Palo Alto Weekly

News - November 5, 2010

News Digest

Man lying down on University Avenue hit by truck

A bread truck hit a man who was lying in the middle of University Avenue in downtown Palo Alto at 2:29 a.m. Wednesday morning, police reported.

Ralph Ortiz, 53, of San Jose walked into the westbound lane of the 300 block of University Avenue and lay down behind a cement planter box that someone had pushed into the middle of the street, a male witness told police.

Police Lt. Sandra Brown said the witness reported that Ortiz appeared to drink a beer in front of the Medallion Rug Gallery, then walked into the street and lay against the planter box, hidden from view of the oncoming van driver.

The witness tried to warn the van driver that a man was lying in the road, but the van crashed into the cement box and ran over Ortiz, Brown said.

Police do not know who pushed the box into the street but assume it was Ortiz, Brown said. He was taken to Stanford Medical Center with head injuries and was in stable condition as of Wednesday afternoon, communicating with his doctors, she said.

There is no indication that Ortiz was attempting suicide, Brown said. Police have not determined whether the man is homeless, she said.

The van driver was not injured.

City to add amenities to El Camino Park

When Palo Alto officials set out to build a massive underground reservoir at El Camino Park, their goal was to give residents an emergency water supply, not to provide new play spaces and park amenities.

But city recreation officials are now trying to use the voter-approved project as an opportunity to reinvigorate the park — located across from Stanford Shopping Center — by adding lacrosse striping, a scoreboard, a grassy nook for picnics and a dog-exercise area.

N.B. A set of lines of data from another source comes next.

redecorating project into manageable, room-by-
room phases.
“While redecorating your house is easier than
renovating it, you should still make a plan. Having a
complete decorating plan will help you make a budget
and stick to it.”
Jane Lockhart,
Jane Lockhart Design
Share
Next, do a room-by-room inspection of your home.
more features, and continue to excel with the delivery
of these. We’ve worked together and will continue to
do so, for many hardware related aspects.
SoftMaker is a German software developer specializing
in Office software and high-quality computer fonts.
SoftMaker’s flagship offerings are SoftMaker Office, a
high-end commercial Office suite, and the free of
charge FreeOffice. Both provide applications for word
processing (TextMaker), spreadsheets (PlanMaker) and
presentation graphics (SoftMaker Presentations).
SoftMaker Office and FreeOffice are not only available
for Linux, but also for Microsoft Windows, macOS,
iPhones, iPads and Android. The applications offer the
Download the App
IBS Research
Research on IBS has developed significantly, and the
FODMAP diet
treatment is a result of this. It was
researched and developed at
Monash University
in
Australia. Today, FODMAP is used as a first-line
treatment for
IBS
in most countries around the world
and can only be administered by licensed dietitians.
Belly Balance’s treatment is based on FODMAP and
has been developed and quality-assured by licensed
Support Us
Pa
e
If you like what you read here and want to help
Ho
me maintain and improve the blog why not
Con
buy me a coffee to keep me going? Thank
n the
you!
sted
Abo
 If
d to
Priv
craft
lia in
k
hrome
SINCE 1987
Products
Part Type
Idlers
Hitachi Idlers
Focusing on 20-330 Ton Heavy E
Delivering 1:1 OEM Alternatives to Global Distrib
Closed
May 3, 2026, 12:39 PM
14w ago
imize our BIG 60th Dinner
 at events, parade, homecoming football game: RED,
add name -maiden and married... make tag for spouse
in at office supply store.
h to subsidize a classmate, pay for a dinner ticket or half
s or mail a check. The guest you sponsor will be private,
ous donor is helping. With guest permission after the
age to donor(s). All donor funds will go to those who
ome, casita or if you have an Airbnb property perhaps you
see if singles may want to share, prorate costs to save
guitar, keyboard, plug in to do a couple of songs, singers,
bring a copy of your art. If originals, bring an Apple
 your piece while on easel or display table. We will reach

While funding remains a major obstacle, the City Council agreed with the Parks and Recreation Commission on Monday night that park improvements at El Camino should be a high priority.

The council agreed that the opportunity for park improvements should not be squandered, though members acknowledged that finding the funds to make these improvements could prove tricky. The reservoir is funded by a voter-approved bond, and city officials are prohibited from using the bond funds for projects not relating to water improvements.

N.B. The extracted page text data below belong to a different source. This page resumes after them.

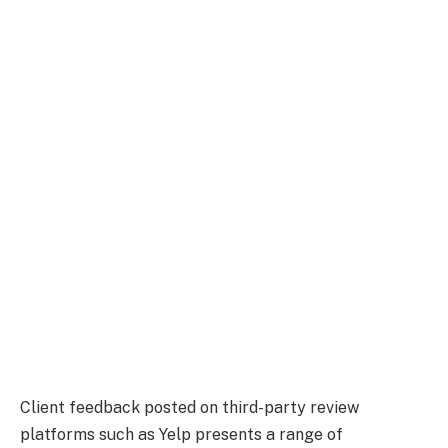
Client feedback posted on third-party review
platforms such as Yelp presents a range of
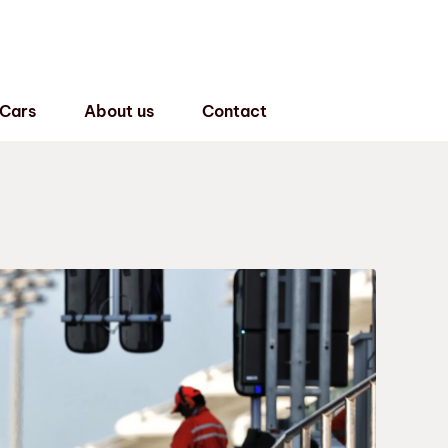
 Cars
About us
Contact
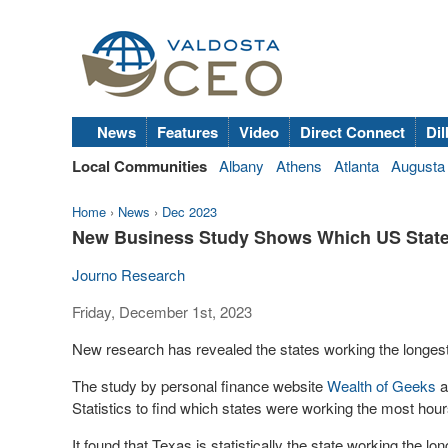
News
Features
Video
Direct Connect
Dil
Local Communities
Albany
Athens
Atlanta
Augusta
Home
›
News
›
Dec 2023
New Business Study Shows Which US State
Journo Research
Friday, December 1st, 2023
New research has revealed the states working the longest
The study by personal finance website
Wealth of Geeks
a
Statistics to find which states were working the most hou
It found that Texas is statistically the state working the 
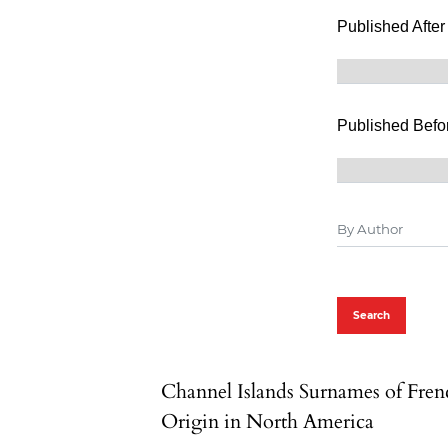
Published After
Published Befo
Search
Channel Islands Surnames of Fren
Origin in North America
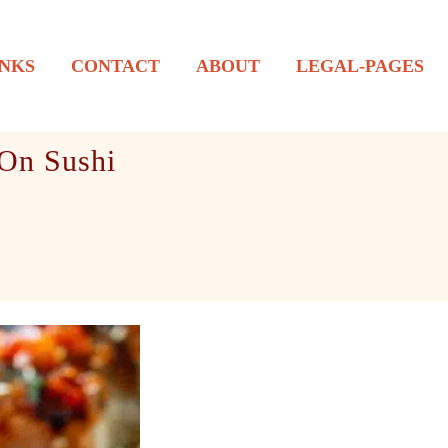
NKS
CONTACT
ABOUT
LEGAL-PAGES
 On Sushi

City officials estimate that the construction of the reservoir will commence in the middle of next year and will take about two years to complete. The reservoir would have the capacity to store 2.5 million gallons of water.

The council asked for more information about the estimated costs of the commission's park projects. Once these estimates are in, the council will decide whether to fund the park projects through a bond or through the city's capital-improvement program.

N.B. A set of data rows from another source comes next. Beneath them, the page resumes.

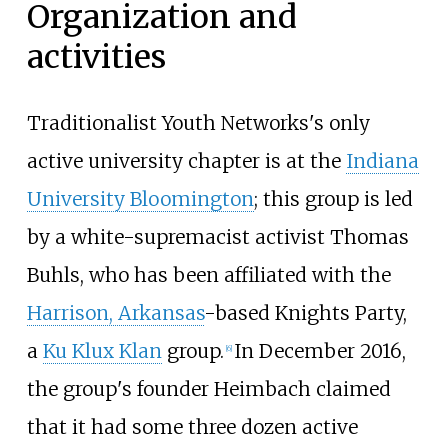
Organization and
activities
Traditionalist Youth Networks's only
active university chapter is at the
Indiana
University Bloomington
; this group is led
by a white-supremacist activist Thomas
Buhls, who has been affiliated with the
Harrison, Arkansas
-based Knights Party,
a
Ku Klux Klan
group.
In December 2016,
[
6
]
the group's founder Heimbach claimed
that it had some three dozen active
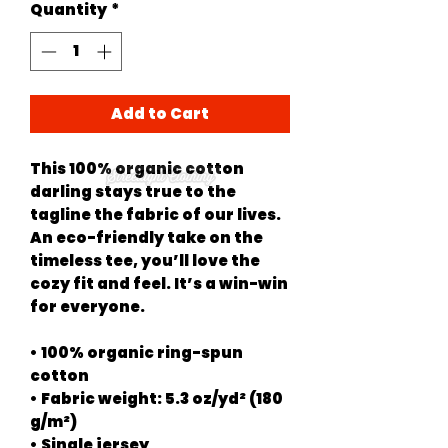
Quantity
*
Add to Cart
This 100% organic cotton 
darling stays true to the 
tagline the fabric of our lives. 
An eco-friendly take on the 
timeless tee, you’ll love the 
cozy fit and feel. It’s a win-win 
for everyone.
• 100% organic ring-spun 
cotton
• Fabric weight: 5.3 oz/yd² (180 
g/m²)
• Single jersey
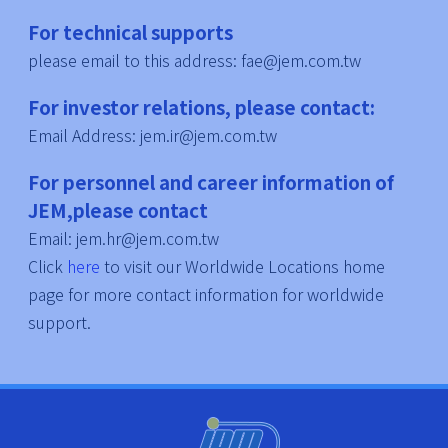
For technical supports
please email to this address: fae@jem.com.tw
For investor relations, please contact:
Email Address: jem.ir@jem.com.tw
For personnel and career information of
JEM,please contact
Email: jem.hr@jem.com.tw
Click
here
to visit our Worldwide Locations home
page for more contact information for worldwide
support.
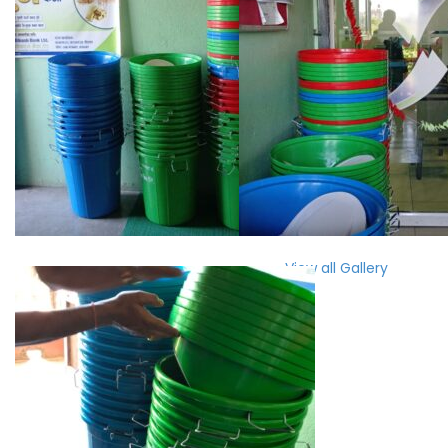
View all Gallery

Ballot shortage causes frustration at EPA polls

Angry voters in East Palo Alto left in frustration without casting their votes after a shortage of paper ballots created long lines that went out the door on Election Day, poll workers said.

Others stuck it out so their votes would be counted.

The line snaked through the City Hall lobby for hours after the ballots ran out and voters had to use electronic machines to cast their votes.

The problem was exacerbated by voters who were reading the ballot for the first time on the machines, each person taking 20 to 30 minutes to vote, Ethan Frantz, a San Mateo County election official, said.

"An insanely long ballot" also added to the long voting times, he said.

The ballots ran out about 3 p.m. and workers scrambled to accommodate voters by getting in two additional voting machines, but those machines did not arrive until 6 p.m., he said.

"We're seeing a lot of irate voters," he added, noting that some voters felt the lack of ballots was meant to disenfranchise voters in the heavily Democratic and minority community.

But Frantz said the problem appeared to be countywide. Precincts in Portola Valley were just as affected as East Palo Alto, he said.

Frantz said voter turnout in many places was much higher than anticipated. In East Palo Alto, the City Hall precinct had 40 percent more voters than in any of his six years serving as an election official.